Thanks for your comment. I too respect your willingness to see the other side and to step away rather than gloss over arguments. It has been a long journey for me. I feel, in a way, like I've stepped over the edge of something and fallen, but in the end been caught by what is much firmer and more stable than the thing I fell from.
And even though my God doesn't untangle all my snarls, doesn't give me the best parking spots, and doesn't influence all my professors to give me A's, he does give me peace even when my life sucks. I think I know a little bit about what Peter was telling that slave...

Heather said...

Jenny,

**In every way, it advocates obedience to political powers, even evil ones, not because they are acceptable to God, but because they are immaterial in relation to our purpose - worship.** We might be disagreeing on this one. :) I think part of worshipping God is to fight against the oppressive political powers -- but not in a world-like way, but the way Jesus did. Fight against them by not letting them make us jaded or bitter, but always let love shine through. And work to change them so that those who are opporessed will no longer be so. One of those, "Do not be overcome by evil, but overcome evil with good." I guess it's more of a don't respond the way the politcal powers would, but respond the way God does -- passive fighting, in a way.

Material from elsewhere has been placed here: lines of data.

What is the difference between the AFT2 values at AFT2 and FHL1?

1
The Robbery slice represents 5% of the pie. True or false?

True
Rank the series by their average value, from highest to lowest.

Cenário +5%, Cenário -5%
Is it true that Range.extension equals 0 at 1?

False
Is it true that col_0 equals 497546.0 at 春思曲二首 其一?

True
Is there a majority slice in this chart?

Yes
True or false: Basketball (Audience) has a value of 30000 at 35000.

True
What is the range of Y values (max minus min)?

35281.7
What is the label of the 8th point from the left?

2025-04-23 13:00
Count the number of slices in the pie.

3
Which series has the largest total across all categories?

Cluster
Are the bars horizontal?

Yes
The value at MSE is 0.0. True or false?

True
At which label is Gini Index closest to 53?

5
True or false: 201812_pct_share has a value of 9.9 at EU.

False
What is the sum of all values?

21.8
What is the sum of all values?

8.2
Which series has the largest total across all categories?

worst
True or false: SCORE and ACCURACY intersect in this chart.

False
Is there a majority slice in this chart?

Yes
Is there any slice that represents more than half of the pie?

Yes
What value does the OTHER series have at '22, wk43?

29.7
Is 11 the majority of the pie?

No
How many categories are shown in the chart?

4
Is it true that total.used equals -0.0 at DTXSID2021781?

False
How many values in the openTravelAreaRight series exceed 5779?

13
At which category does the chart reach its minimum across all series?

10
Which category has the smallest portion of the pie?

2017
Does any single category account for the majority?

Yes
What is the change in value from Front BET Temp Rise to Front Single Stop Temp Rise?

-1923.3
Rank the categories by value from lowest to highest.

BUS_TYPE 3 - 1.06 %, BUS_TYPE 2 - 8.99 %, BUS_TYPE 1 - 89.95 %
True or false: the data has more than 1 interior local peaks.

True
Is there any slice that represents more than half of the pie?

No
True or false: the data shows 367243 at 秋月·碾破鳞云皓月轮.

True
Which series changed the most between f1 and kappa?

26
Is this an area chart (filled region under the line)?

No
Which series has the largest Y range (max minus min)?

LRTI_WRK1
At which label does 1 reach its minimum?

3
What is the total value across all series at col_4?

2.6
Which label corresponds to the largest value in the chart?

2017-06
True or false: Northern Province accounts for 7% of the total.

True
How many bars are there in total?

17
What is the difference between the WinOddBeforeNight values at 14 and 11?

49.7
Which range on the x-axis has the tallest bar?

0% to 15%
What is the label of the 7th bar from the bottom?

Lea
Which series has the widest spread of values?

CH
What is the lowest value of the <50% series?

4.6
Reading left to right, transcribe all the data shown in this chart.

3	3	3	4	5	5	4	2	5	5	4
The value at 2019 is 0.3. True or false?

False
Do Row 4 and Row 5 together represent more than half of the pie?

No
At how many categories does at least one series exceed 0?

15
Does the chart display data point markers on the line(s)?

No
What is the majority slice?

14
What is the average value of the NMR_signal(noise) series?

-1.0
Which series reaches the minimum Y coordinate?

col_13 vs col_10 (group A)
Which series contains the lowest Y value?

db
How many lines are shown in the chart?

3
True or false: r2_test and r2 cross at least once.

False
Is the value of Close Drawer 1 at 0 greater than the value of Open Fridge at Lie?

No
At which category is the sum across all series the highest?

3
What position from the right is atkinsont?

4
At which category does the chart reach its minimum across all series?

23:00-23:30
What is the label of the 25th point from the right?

**And even though my God doesn't untangle all my snarls, doesn't give me the best parking spots, and doesn't influence all my professors to give me A's, he does give me peace even when my life sucks.** Oh, thank you for this. There are areas of Christianty that sell itself as, "Follow God and you'll have a problem-free life." For me, it's always been, "Follow God and and you'll get support for your problems." God has the "annoying" habit of using trials to help us be stronger and faithful, rather than erasing problems completely. ;)

jennypo said...

Heather,
Actually, we do agree on this one. I believe in fighting oppression as an individual, with love, just as you said. There is a huge difference, which I think you point out well, between political non-resistance and acceptance.
Jesus was here to fight oppression, just not on a political level.
"The scroll of the prophet Isaiah was handed to him. Unrolling it, he found the place where it is written:
The Spirit of the Lord is on me, because he has anointed me to preach good news to the poor. He has sent me to proclaim freedom for the prisoners and recovery of sight for the blind, to release the oppressed, to proclaim the year of the Lord's favor.'
Then he rolled up the scroll, gave it back to the attendant and sat down. The eyes of everyone in the synagogue were fastened on him, and he began by saying to them, 'Today this scripture is fulfilled in your hearing.'" (Luke 4:17-21)
But he knew where power was - not with the government, nor with social awareness, but with God, in hearts that love.
Thanks for pushing me to clarify this, Heather. I didn't realize how ambiguous my answer was on this issue.
And I think you are right about the Christian life being one of support rather than freedom from inconvenience. Actually, the Christian life should have more trouble than the average life, if we set out to fight oppression with love.
"Dear friends, do not be surprised at the painful trial you are suffering, as though something strange were happening to you. But rejoice that you participate in the sufferings of Christ..." (IPeter 4:12,13)

Bobble said...

Thank you. I needed to hear this discussion today.